> _ASSIGNMENT_: All records below are to be set down exactly, each character intact.

[[ MATERIAL FOR THIS TASK open ]]

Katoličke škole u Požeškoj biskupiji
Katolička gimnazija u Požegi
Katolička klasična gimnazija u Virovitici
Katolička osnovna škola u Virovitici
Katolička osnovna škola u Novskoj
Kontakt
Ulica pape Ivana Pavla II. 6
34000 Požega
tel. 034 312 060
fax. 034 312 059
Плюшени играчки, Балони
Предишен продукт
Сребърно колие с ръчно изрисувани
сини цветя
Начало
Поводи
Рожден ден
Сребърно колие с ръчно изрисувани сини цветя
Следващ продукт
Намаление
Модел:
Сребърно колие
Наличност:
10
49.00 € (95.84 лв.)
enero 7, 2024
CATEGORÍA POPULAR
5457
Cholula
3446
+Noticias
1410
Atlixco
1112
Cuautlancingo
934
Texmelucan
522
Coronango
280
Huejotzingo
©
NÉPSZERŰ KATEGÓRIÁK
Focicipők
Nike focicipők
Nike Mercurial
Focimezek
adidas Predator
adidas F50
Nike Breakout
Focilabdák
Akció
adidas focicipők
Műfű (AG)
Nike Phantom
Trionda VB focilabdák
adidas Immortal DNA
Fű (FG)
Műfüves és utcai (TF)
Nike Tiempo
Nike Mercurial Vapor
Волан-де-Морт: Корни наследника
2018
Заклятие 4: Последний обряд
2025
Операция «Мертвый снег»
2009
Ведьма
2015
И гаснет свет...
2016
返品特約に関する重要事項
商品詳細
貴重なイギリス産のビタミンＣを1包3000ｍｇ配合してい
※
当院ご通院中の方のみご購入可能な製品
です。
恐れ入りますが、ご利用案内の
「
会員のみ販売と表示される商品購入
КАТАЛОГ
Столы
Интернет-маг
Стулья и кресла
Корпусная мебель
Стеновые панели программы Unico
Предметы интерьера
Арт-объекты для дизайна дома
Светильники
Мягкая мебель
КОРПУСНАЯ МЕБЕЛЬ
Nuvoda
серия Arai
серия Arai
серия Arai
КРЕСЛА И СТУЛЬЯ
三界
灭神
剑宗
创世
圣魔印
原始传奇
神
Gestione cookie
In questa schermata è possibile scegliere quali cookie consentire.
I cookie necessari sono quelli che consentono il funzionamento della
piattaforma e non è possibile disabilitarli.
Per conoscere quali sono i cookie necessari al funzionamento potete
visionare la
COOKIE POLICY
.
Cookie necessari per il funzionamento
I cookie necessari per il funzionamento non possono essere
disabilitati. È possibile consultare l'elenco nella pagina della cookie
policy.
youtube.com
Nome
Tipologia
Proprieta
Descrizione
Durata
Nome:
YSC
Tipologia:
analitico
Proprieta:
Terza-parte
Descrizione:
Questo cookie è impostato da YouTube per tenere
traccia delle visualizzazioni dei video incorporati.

[[ MATERIAL FOR THIS TASK closed ]]

> _EXERCISE OUTPUT_:
Katoličke škole u Požeškoj biskupiji
Katolička gimnazija u Požegi
Katolička klasična gimnazija u Virovitici
Katolička osnovna škola u Virovitici
Katolička osnovna škola u Novskoj
Kontakt
Ulica pape Ivana Pavla II. 6
34000 Požega
tel. 034 312 060
fax. 034 312 059
Плюшени играчки, Балони
Предишен продукт
Сребърно колие с ръчно изрисувани
сини цветя
Начало
Поводи
Рожден ден
Сребърно колие с ръчно изрисувани сини цветя
Следващ продукт
Намаление
Модел:
Сребърно колие
Наличност:
10
49.00 € (95.84 лв.)
enero 7, 2024
CATEGORÍA POPULAR
5457
Cholula
3446
+Noticias
1410
Atlixco
1112
Cuautlancingo
934
Texmelucan
522
Coronango
280
Huejotzingo
©
NÉPSZERŰ KATEGÓRIÁK
Focicipők
Nike focicipők
Nike Mercurial
Focimezek
adidas Predator
adidas F50
Nike Breakout
Focilabdák
Akció
adidas focicipők
Műfű (AG)
Nike Phantom
Trionda VB focilabdák
adidas Immortal DNA
Fű (FG)
Műfüves és utcai (TF)
Nike Tiempo
Nike Mercurial Vapor
Волан-де-Морт: Корни наследника
2018
Заклятие 4: Последний обряд
2025
Операция «Мертвый снег»
2009
Ведьма
2015
И гаснет свет...
2016
返品特約に関する重要事項
商品詳細
貴重なイギリス産のビタミンＣを1包3000ｍｇ配合してい
※
当院ご通院中の方のみご購入可能な製品
です。
恐れ入りますが、ご利用案内の
「
会員のみ販売と表示される商品購入
КАТАЛОГ
Столы
Интернет-маг
Стулья и кресла
Корпусная мебель
Стеновые панели программы Unico
Предметы интерьера
Арт-объекты для дизайна дома
Светильники
Мягкая мебель
КОРПУСНАЯ МЕБЕЛЬ
Nuvoda
серия Arai
серия Arai
серия Arai
КРЕСЛА И СТУЛЬЯ
三界
灭神
剑宗
创世
圣魔印
原始传奇
神
Gestione cookie
In questa schermata è possibile scegliere quali cookie consentire.
I cookie necessari sono quelli che consentono il funzionamento della
piattaforma e non è possibile disabilitarli.
Per conoscere quali sono i cookie necessari al funzionamento potete
visionare la
COOKIE POLICY
.
Cookie necessari per il funzionamento
I cookie necessari per il funzionamento non possono essere
disabilitati. È possibile consultare l'elenco nella pagina della cookie
policy.
youtube.com
Nome
Tipologia
Proprieta
Descrizione
Durata
Nome:
YSC
Tipologia:
analitico
Proprieta:
Terza-parte
Descrizione:
Questo cookie è impostato da YouTube per tenere
traccia delle visualizzazioni dei video incorporati.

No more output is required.